De beroepscommissie heeft de Staatssecretaris in de gelegenheid gesteld schriftelijk te reageren op het beroep en klager alsmede zijn raadsman om het beroep schriftelijk toe te lichten.

Op grond van haar onderzoek overweegt en beslist de beroepscommissie als volgt.

1. De inhoud van de bestreden beslissing
De Staatssecretaris heeft klagers verzoek tot het tijdelijk verlaten van de inrichting in het kader van algemeen verlof afgewezen.

2. De standpunten
Namens klager is het beroep als volgt toegelicht. De vrijhedencommissie heeft positief geadviseerd omtrent het verlof. Klager heeft zich in het verleden niet (bewust) onttrokken aan toezicht of zich niet gehouden aan voorwaarden van eerder opgelegde
gevangenisstraffen. Niet gebleken is dat uit het verleden concrete aanwijzingen zijn waaruit ernstige problemen kunnen worden afgeleid die zich tijdens het verlof kunnen voordoen. De interventies zouden volgens klagers casemanager pas opstarten in een
b.b.i.-setting. Doorstroming naar een b.b.i. wordt weer afhankelijk gesteld van een incidentloos verlopen eerste verlof. De stelling dat sprake zou zijn van recidive is niet op feiten gebaseerd. Het is in klagers belang en dat van de samenleving dat
klager voor zijn v.i.-datum enkele malen met verlof kan gaan en zijn vriendin en familie in een normale setting kan zien.
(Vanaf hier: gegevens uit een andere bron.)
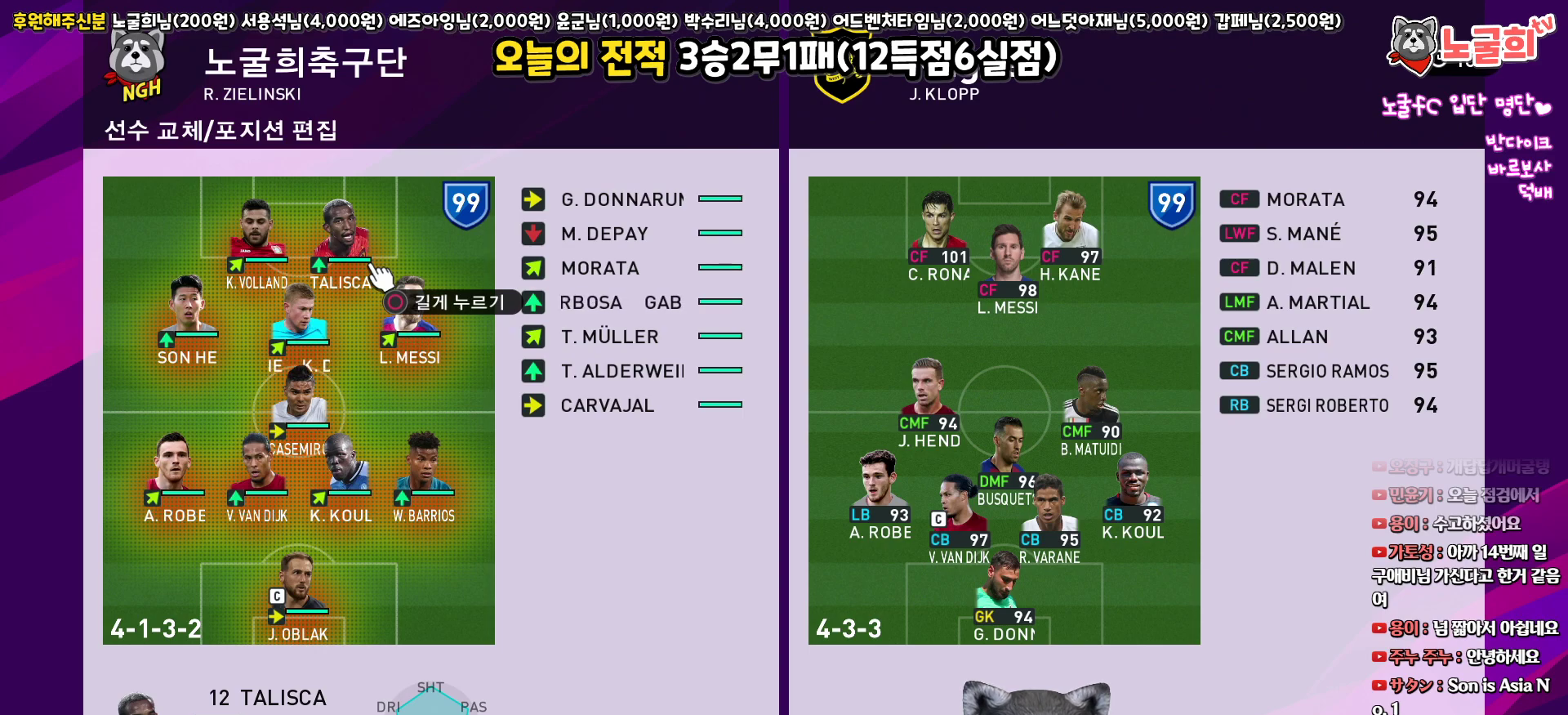
{"buttons": [], "left_stick": "center", "right_stick": "center", "events": [[67, "DPAD_LEFT", "down"], [200, "DPAD_LEFT", "up"]]}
Namens de Staatssecretaris is de bestreden beslissing als volgt toegelicht. Volgens de reclassering is het recidiverisico hoog gezien de uitgebreide delictgeschiedenis en de problemen op verschillende leefgebieden. Er is nog niet gestart met
interventies om het recidiverisico te verlagen. De reclassering acht het risico op onttrekken aan de voorwaarden tevens groot omdat twee toezichten zijn geretourneerd en tenuitvoergelegd. Klager is onbetrouwbaar in het nakomen van afspraken omdat
klager
zich bij de voorwaardelijk opgelegde gevangenisstraffen niet aan de voorwaarden heeft gehouden. Klager kent een lange detentiehistorie.
Het huidige beroep is op gelijkluidende gronden als het eerdere beroep van klager (16/207/GV) dat de beroepscommissie op 21 maart 2016 ongegrond heeft verklaard. De situatie is sindsdien vrijwel ongewijzigd. Klager heeft nog steeds een fors
strafrestant. De inrichting beziet een mogelijke plaatsing bij de stichting Moria in het kader van het penitentiair programma.

Op klagers verlofaanvraag zijn de volgende adviezen uitgebracht.
De directeur van de p.i. Nieuwegein heeft gelet op klager gedrag positief geadviseerd ten aanzien van de verlofaanvraag. Het OM heeft negatief geadviseerd vanwege gevaar voor ernstige verstoring van de openbare orde of het plegen van strafbare feiten.
De politie heeft te kennen gegeven geen bezwaar te hebben tegen verlofverlening.

3. De beoordeling
Klager is in eerste aanleg veroordeeld tot een gevangenisstraf van 32 maanden met aftrek, wegens diefstal en opzetheling. De fictieve einddatum van zijn detentie is op of omstreeks 26 december 2016.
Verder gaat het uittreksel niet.